For many years Garmin were the king of the cycle computer market. However, a couple of years ago Wahoo produced the Elemnt, which is a serious challenger. I have had a Garmin 810 for about three years.

I have generally been happy with it, but it does have several annoyances. If
you upload a route to the Garmin with turn by turn data for long routes it has a tendency to crash after about 60 miles, often losing your rides data. Sometimes if you are
following a pre-planned route using its sat nav, you will suddenly be told that
you are off route in the middle of a two mile section of completely straight
road and told to do a "U" turn. It does this even through the blue track on the
screen shows you are on the correct route and don't need to turn round. All the setup on the Garmin is via on screen menus, some of which are deeply
nested. Thus doing something simple like changing the unit to display Imperial rather than metric units requires a fifteen-minute trawl through the various
menu options.

In contrast, the Elemnt relies completely on its smartphone app for setup and
configuration. Initial setup is very simple: turn the unit on and scan the QR
code using the Wahoo app. You can configure which fields are shown on the unit and their order on the Elemnt's screen by dragging and dropping them in the app. Unlike the Garmin the Elemnt can use both WiFi and Bluetooth. If you have an Ant+ sensor, e.g. heart rate (HRM), you can easily pair this to the unit using the app. Ant+ is a bluetooth protocol that lets you connect multiple devices to a single sensor, so you could connect your HRM to the Elemnt and a smart watch at the same time.

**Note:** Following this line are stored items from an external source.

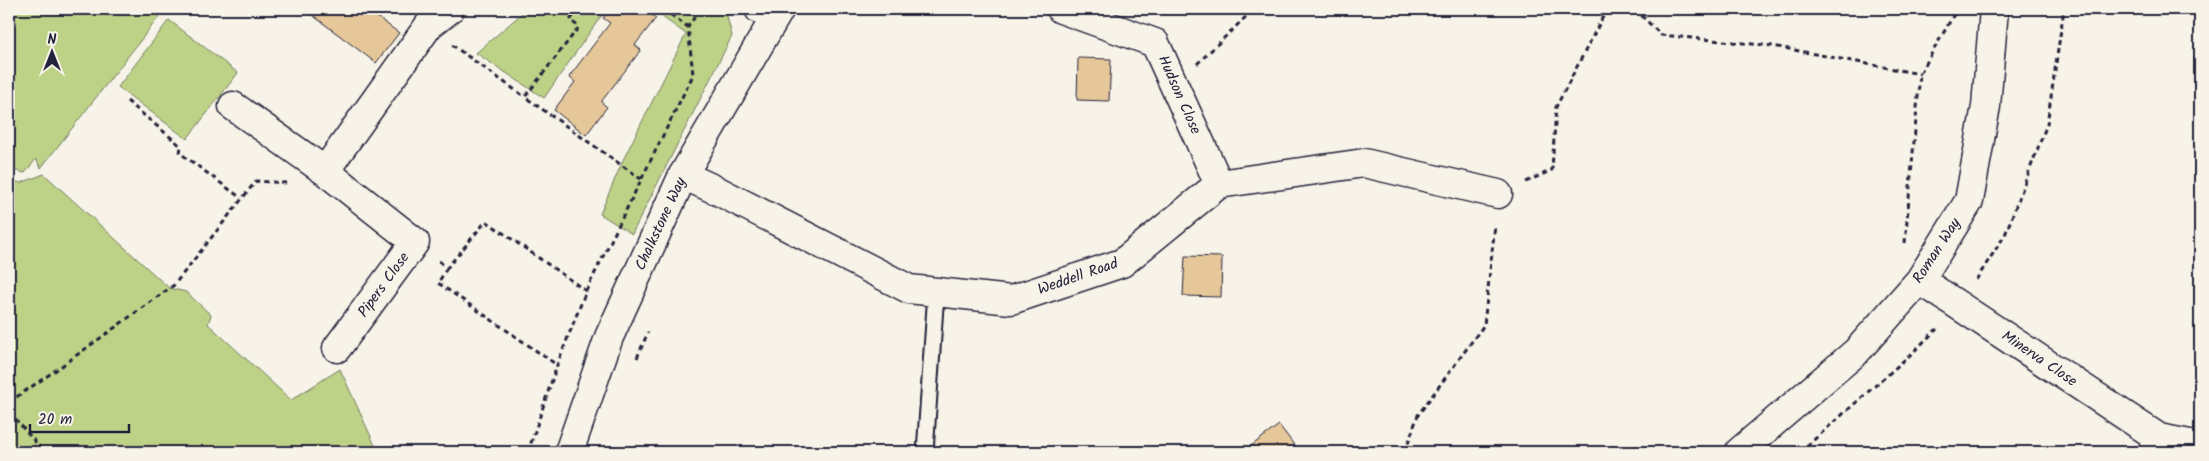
<svg xmlns="http://www.w3.org/2000/svg" width="2209" height="461" font-family="Kalam,sans-serif">
<style>
.green{fill:#bed287;stroke:#707a61}
.building{fill:#e6c799;stroke:#22223b}
.lines{fill:none;stroke-linecap:round;stroke-linejoin:round}
.service-casing{stroke:#22223b;stroke-width:19}
.minor-casing{stroke:#22223b;stroke-width:31}
.tertiary-casing{stroke:#22223b;stroke-width:31}
.path{stroke:#22223b;stroke-width:3;stroke-dasharray:5 4;stroke-linecap:butt}
.service{stroke:#f7f3e8;stroke-width:15}
.minor{stroke:#f7f3e8;stroke-width:28}
.tertiary{stroke:#f7f3e8;stroke-width:28}
.labels{text-anchor:middle;dominant-baseline:central;stroke-width:5;stroke-linejoin:round;paint-order:stroke}
.street-label{font-size:15px;fill:#22223b;stroke:#f7f3e8}
</style>
<rect width="100%" height="100%" fill="#f7f3e8"/>
<filter id="ink" filterUnits="userSpaceOnUse"><feTurbulence type="fractalNoise" baseFrequency=".02" numOctaves="2"/><feDisplacementMap in="SourceGraphic" scale="10" xChannelSelector="R" yChannelSelector="G"/><feConvolveMatrix kernelMatrix="1 2 1 2 8 2 1 2 1" color-interpolation-filters="sRGB"/></filter>
<g filter="url(#ink)">
<!-- green -->
<path class="green" d="M9 9H165L41 168 36 159 25 173 9 169Z
M527 9H606L544 98 476 53Z
M651 9H725L732 36 632 234 600 214 624 158 686 34Z
M169 20 238 73 187 139 118 87Z
M44 174 169 288 186 292 211 315 208 324 291 400 340 369 378 452H9V180L21 183Z"/>
<!-- building -->
<path class="building" d="M315 9H366L399 33 376 63 311 14Z
M610 9H644L656 18 635 45 641 50 601 102 607 107 586 135 554 110 575 82 569 77 610 23 603 18Z
M1078 58 1111 59 1109 101 1077 100Z
M1185 256 1222 257 1221 297 1183 296Z
M1279 425 1298 450 1294 452H1243Z"/>
<g class="lines">
<!-- service casing -->
<g class="service-casing">
<path id="service" d="M925 452 936 292"/>
</g>
<!-- minor casing -->
<g class="minor-casing">
<path id="minor" d="M759 9 774 18
M1061 9 1155 43 1219 184
M233 106 325 171 415 242 337 348
M325 171 429 25 450 9
M683 175 716 190 909 289 1011 300 1122 263 1219 184 1364 163 1498 194
M1920 280 2159 438 2152 452
M2159 438 2200 446
M1739 452 1856 352 1920 280 1969 201 1986 106 1994 9"/>
</g>
<!-- tertiary casing -->
<g class="tertiary-casing">
<path id="tertiary" d="M569 452 609 337 683 175 780 9"/>
</g>
<!-- path -->
<path class="path" d="M390 9 398 15
M579 9 570 20 579 27 525 97 641 179
M663 9 688 27
M1635 9 1661 35 1773 46 1920 74
M452 45 525 97
M1197 64 1254 9
M127 101 181 146 180 153 241 198
M1526 182 1552 170 1556 107 1607 9
M1905 243 1920 74 1957 9
M439 261 447 268 486 221 586 291
M447 268 438 283 557 365
M1976 280 2005 235 2047 124 2064 9
M637 358 648 332
M9 402 56 370 174 285 256 181 287 183
M9 412 44 452
M528 452 557 365 586 291 693 75 688 27 700 9
M1405 452 1418 415 1484 325 1495 225
M1800 452 1910 355 1937 329"/>
<!-- service -->
<use href="#service" class="service"/>
<!-- minor -->
<use href="#minor" class="minor"/>
<!-- tertiary -->
<use href="#tertiary" class="tertiary"/>
</g>
</g>
<g class="labels">
<!-- street labels -->
<g class="street-label">
<text transform="translate(1179 95) rotate(66)">Hudson Close</text>
<text transform="translate(661 224) rotate(-65)">Chalkstone Way</text>
<text transform="translate(1937 251) rotate(-57)">Roman Way</text>
<text transform="translate(1078 277) rotate(-19)">Weddell Road</text>
<text transform="translate(384 285) rotate(-54)">Pipers Close</text>
<text transform="translate(2039 359) rotate(34)">Minerva Close</text>
</g>
</g>
<!-- margin -->
<rect width="2209" height="461" fill="none" stroke="#f7f3e8" stroke-width="30"/>
<rect x="15" y="15" width="2179" height="431" fill="none" stroke="#22223b" stroke-width="2" filter="url(#ink)"/>
<!-- north arrow -->
<g transform="translate(52 52)" stroke="#f7f3e8" stroke-width="4" paint-order="stroke">
<path d="M0-4L9 19L0 12L-9 19Z" fill="#22223b"/>
<text y="-8" font-size="14" font-weight="bold" text-anchor="middle" fill="#22223b">N</text>
</g>
<!-- scale -->
<path d="M30 424v8h99v-8" fill="none" stroke="#22223b" stroke-width="2.5"/>
<text x="38" y="424" font-size="15" fill="#22223b" stroke="#f7f3e8" stroke-width="4" paint-order="stroke">20 m</text>
</svg>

Development of the Elemnt has been rapid with new features (e,g. turn by turn
navigation) in both firmware and software arriving frequently. You can download pre-planned routes from the various supported services (e.g. Strava and Ride with GPS) onto the device. At the end of a ride your data is automatically uploaded to all of the connected services. The screen is larger than the equivalent Garmin, so is easier to read for oldies like me, with less than perfect eye sight. If you live in a hilly area, you can get the Elemnt to
display the gradient profile on screen, showing your position, so you know how much suffering is in front of you.

Battery life is slightly better than the Garmin: 17hrs claimed. Connection for
recharging the battery is via micro usb, whereas the Garmin uses mini
usb. Unlike the Garmin the Elemnt comes with a complete set of world maps. I have only been able to test UK maps, but they seem to have all the small
country lanes and tracks in my very rural area.

My only real niggle with the Elemnt is the buttons used to control some
features of the unit, which are quite stiff and hard to press when wearing
gloves. However, most of the time I only need to press the Start button at the
beginning of the ride and Stop at the end.